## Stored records

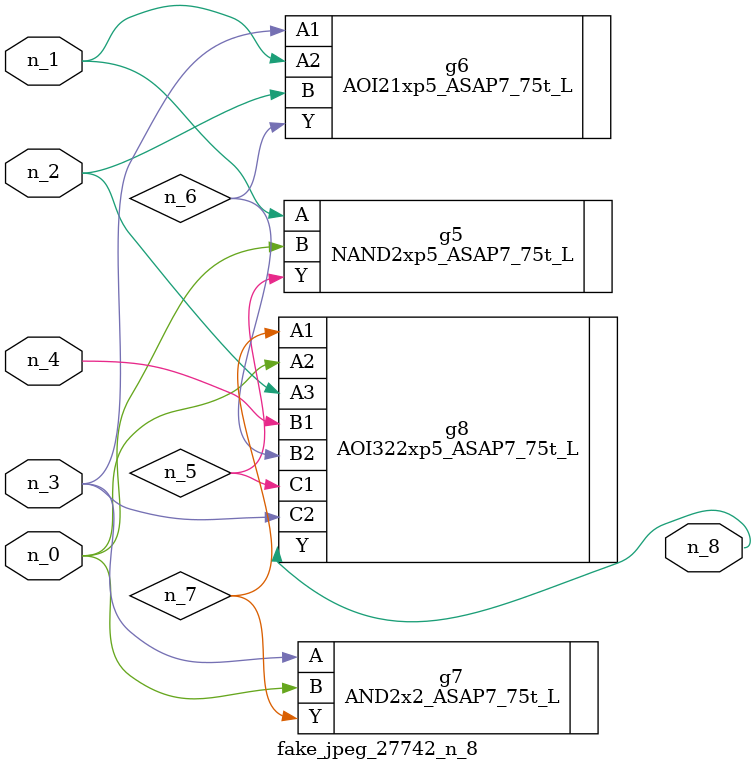
<source format=v>
module fake_jpeg_27742_n_8 (n_3, n_2, n_1, n_0, n_4, n_8);

input n_3;
input n_2;
input n_1;
input n_0;
input n_4;

output n_8;

wire n_6;
wire n_5;
wire n_7;

NAND2xp5_ASAP7_75t_L g5 ( 
.A(n_1),
.B(n_0),
.Y(n_5)
);

AOI21xp5_ASAP7_75t_L g6 ( 
.A1(n_3),
.A2(n_1),
.B(n_2),
.Y(n_6)
);

AND2x2_ASAP7_75t_L g7 ( 
.A(n_3),
.B(n_0),
.Y(n_7)
);

AOI322xp5_ASAP7_75t_L g8 ( 
.A1(n_7),
.A2(n_0),
.A3(n_2),
.B1(n_4),
.B2(n_6),
.C1(n_5),
.C2(n_3),
.Y(n_8)
);


endmodule
</source>
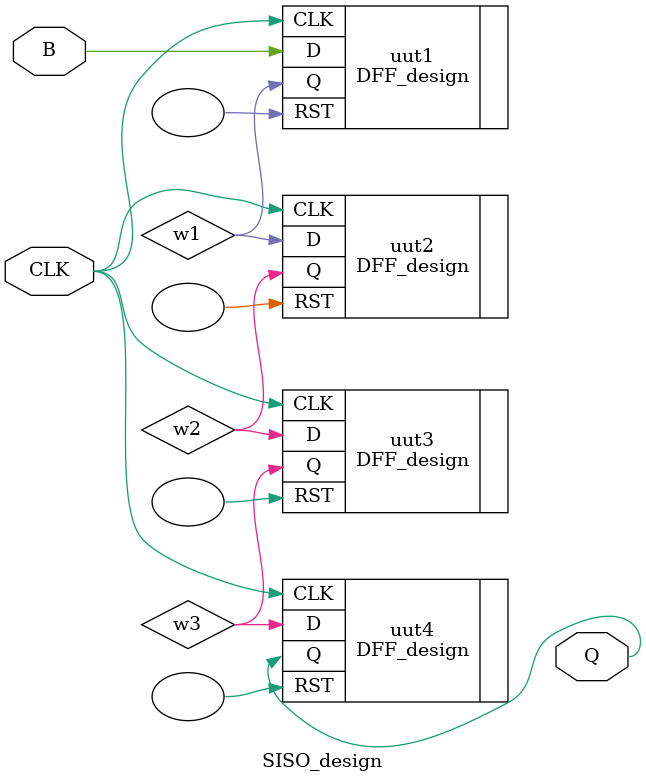
<source format=v>
module SISO_design(
    input CLK, B,
    output Q
);
    wire w1, w2, w3;
    DFF_design uut1(.CLK(CLK), .D(B), .Q(w1), .RST());
    DFF_design uut2(.CLK(CLK), .D(w1), .Q(w2), .RST());
    DFF_design uut3(.CLK(CLK), .D(w2), .Q(w3), .RST());
    DFF_design uut4(.CLK(CLK), .D(w3), .Q(Q), .RST());
    
endmodule

</source>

## JOB
Each line above from the one containing "output n_8;" through the one containing "DFF_design uut4(.CLK(CLK), .D(w3), .Q(Q), .RST());" is to be returned verbatim. Nothing else, and no pictures.

## RESULT
output n_8;

wire n_6;
wire n_5;
wire n_7;

NAND2xp5_ASAP7_75t_L g5 ( 
.A(n_1),
.B(n_0),
.Y(n_5)
);

AOI21xp5_ASAP7_75t_L g6 ( 
.A1(n_3),
.A2(n_1),
.B(n_2),
.Y(n_6)
);

AND2x2_ASAP7_75t_L g7 ( 
.A(n_3),
.B(n_0),
.Y(n_7)
);

AOI322xp5_ASAP7_75t_L g8 ( 
.A1(n_7),
.A2(n_0),
.A3(n_2),
.B1(n_4),
.B2(n_6),
.C1(n_5),
.C2(n_3),
.Y(n_8)
);


endmodule
</source>
<source format=v>
module SISO_design(
    input CLK, B,
    output Q
);
    wire w1, w2, w3;
    DFF_design uut1(.CLK(CLK), .D(B), .Q(w1), .RST());
    DFF_design uut2(.CLK(CLK), .D(w1), .Q(w2), .RST());
    DFF_design uut3(.CLK(CLK), .D(w2), .Q(w3), .RST());
    DFF_design uut4(.CLK(CLK), .D(w3), .Q(Q), .RST());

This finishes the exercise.